Their entire business is about managing information. They failed to do the only thing they are supposed to do.
It seems technically possible: Class action settlement reached, somehow a huge portion of the impacted class opts out of the settlement (extremely unlikely, but possible). Opted out class members somehow organize a subsequent action.
Is the above possible? By opting out, you explicitly keep your own individual right to bring action against the defendant, but does it bar class action participation? There's a moral hazard argument that allowing this would create a perverse incentive on the part of the class legal representation to encourage class members to opt out of the settlement and organize subsequent actions.

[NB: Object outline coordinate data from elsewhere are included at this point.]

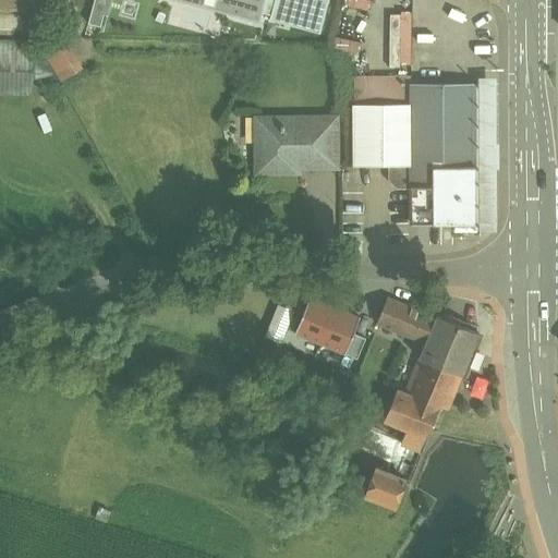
[(97,0),(89,22),(104,27),(112,0),(97,0)]
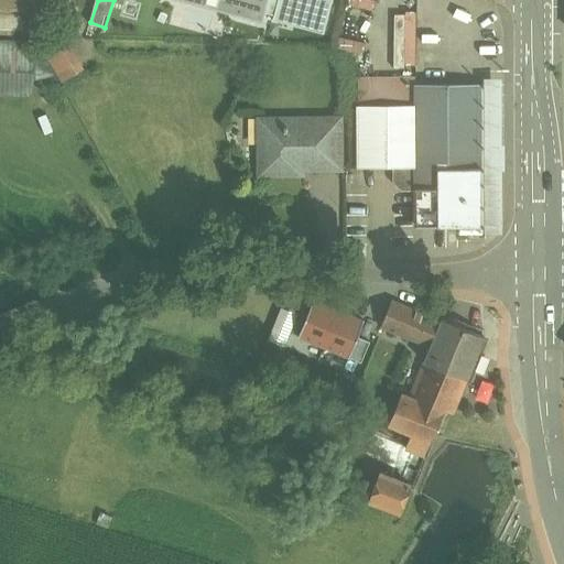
[(179,0),(262,22),(264,13),(268,0),(179,0)]
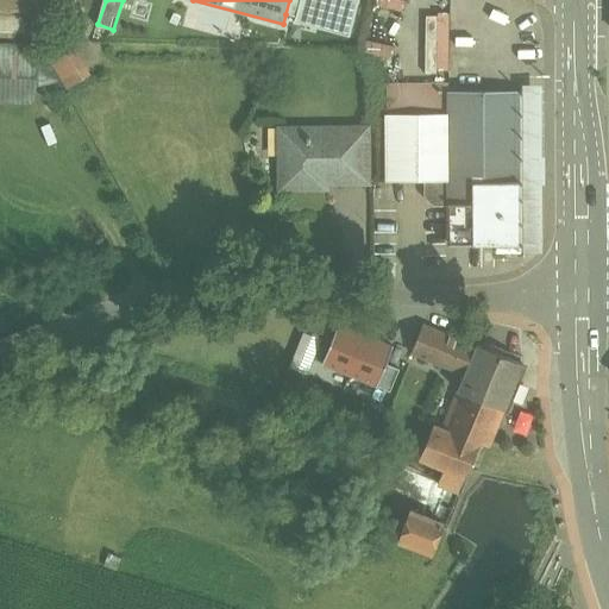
[(289,0),(286,14),(296,17),(294,22),(350,36),(358,0),(289,0)]
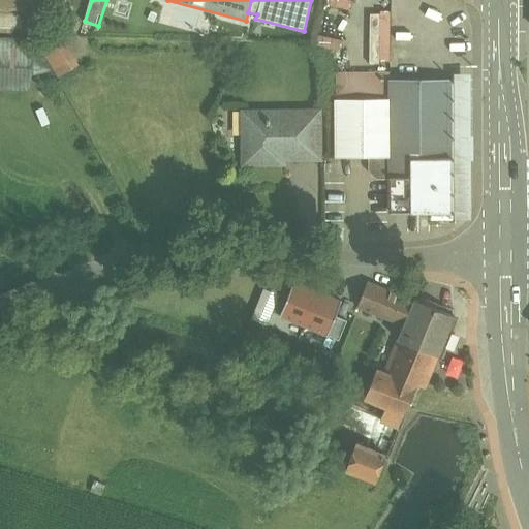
[(393,62),(393,12),(371,12),(371,62),(393,62)]
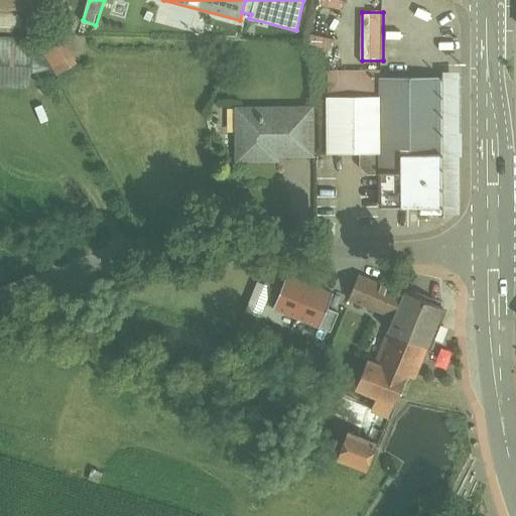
[(31,37),(0,36),(0,85),(32,86),(31,37)]
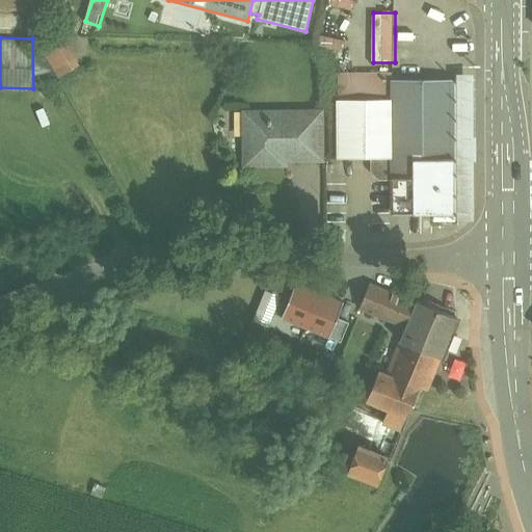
[(74,70),(60,46),(47,54),(61,77),(74,70)]
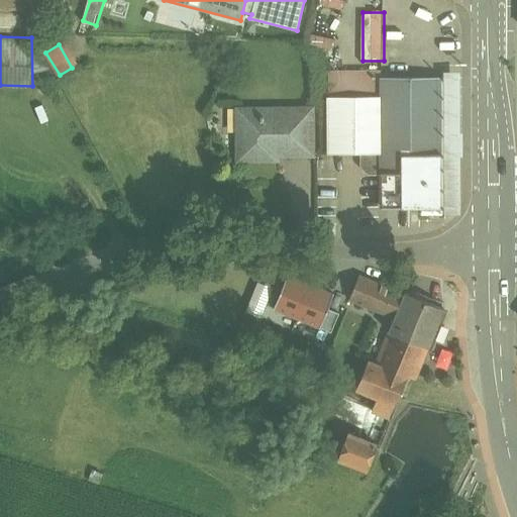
[(372,71),(330,71),(330,153),(366,153),(366,165),(371,171),(383,171),(382,78),(372,73),(372,71)]
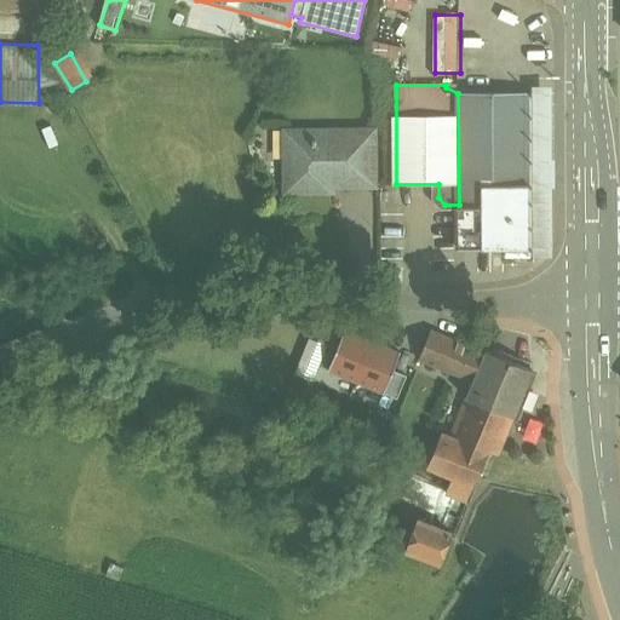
[(529,93),(458,93),(459,205),(459,248),(482,248),(530,248),(529,184),(529,93)]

My recollection is that, usually, only a small number of people actively sign up to the class during the lawsuit & settlement negotiation phase, and the named class is guaranteed a substantially higher payout. The settlement is worded as up to $X for the rest of the class, who can choose to accept the fact that the amount is not a guarantee or decline and keep their ability to bring a subsequent action (hence my original question of "Can you bring subsequent class action suits comprised of different subsets of the same impacted class?").
So basically, the people who actively signed up are getting a guarantee of an amount they negotiated, the rest of us are stuck deciding how valuable "up to" $125 actually is.
Honestly.. send these people to jail make an example out of them.. hopefully people will think twice.
Shouldn't this breach of nearly half of all Americans' social security numbers be the nail in the coffin of pretending SSNs are a secret that can be used to verify your identity?
The FTC confirms it's legit: https://www.ftc.gov/enforcement/cases-proceedings/refunds/eq... (FAQ 4 item 2)
The article's author says Gmail filed it into the 'Promotions' folder.
Not a high bar to clear. Mint.com offers credit monitoring for free, as do a number of credit cards.
Yeah, but they have to contact people by email because they don't have anyone's physical home address.